In many areas of life, the state enforces the law through sanctions imposed by administrative agencies without prior judicial involvement. Such sanctions can take many forms, most notably fines, but also for example the confiscation of assets, restrictions on or the complete withdrawal of professional licences, debarment from public tenders, or even publically naming and shaming people or companies by blacklisting them. Administrative sanctions can apply to very broad sectors of public life, as seen in the example of the enforcement of road traffic rules, but also to narrower, more specialised areas, in particular the enforcement of economic regulation by supervisory authorities like financial market regulators or consumer protection supervisors. While administrative sanctions can in many cases overlap with the criminal law, the present pair of chapters has demonstrated that they do in fact constitute a distinct category of enforcement in that they differ in fundamental ways from the imposition of sanctions by criminal courts following a trial. Given these differences, administrative sanctions, by implication, provide important insights into the nature of the criminal process. In addition, administrative sanctions highlight questions about the legitimacy of sanctions being imposed by the executive, especially how far the state may have recourse to administrative sanctions as opposed to criminal enforcement.
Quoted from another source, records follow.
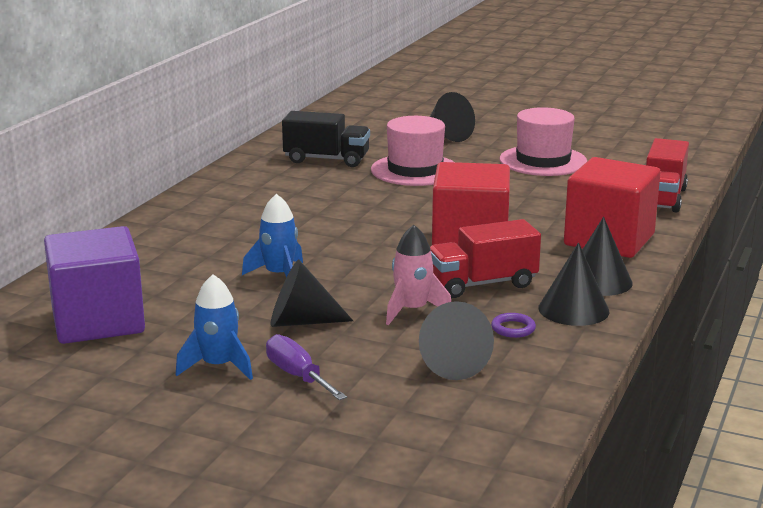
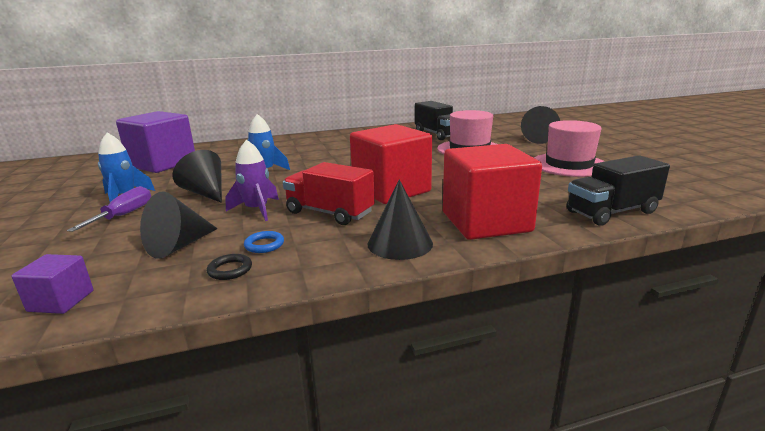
camera: 50 degrees right, 0 degrees up
pink rocket [386,225,451,325] -> purple rocket [225,140,279,221]
purple ring [491,313,536,338] -> blue ring [244,231,284,253]
black cone [538,242,609,326] -> none
red truck [646,138,689,213] -> black truck [567,155,670,225]
none -> purple cube [11,254,93,314]
none -> black ring [207,254,252,280]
WHAT THE LIMITS ARE LIMITING
As the present pair of chapters shows, a major difference between the two jurisdictions appears at the level of the substantive law, in that only Germany recognises administrative sanctions as an independent category of sanctions and keeps them strictly outside the criminal law. In contrast to the situation under English law, but very much in line with the general approach in German law of focusing primarily on substance and only to a lesser extent on procedure, the categorisation is thus dependent on the formal classification of an offence, not on who imposes the sanctions. On closer inspection, the substantive dichotomy in German law reflects the German understanding that criminal and administrative sanctions serve categorically different purposes.
Unlike English law, German law differentiates between criminal offences and regulatory offences, and allows for the imposition of sanctions by administrative agencies only in the case of regulatory offences. Sieber demonstrates that this non-criminal category of offences does not preclude the imposition of sometimes very heavy fines, especially for serious economic wrongdoing.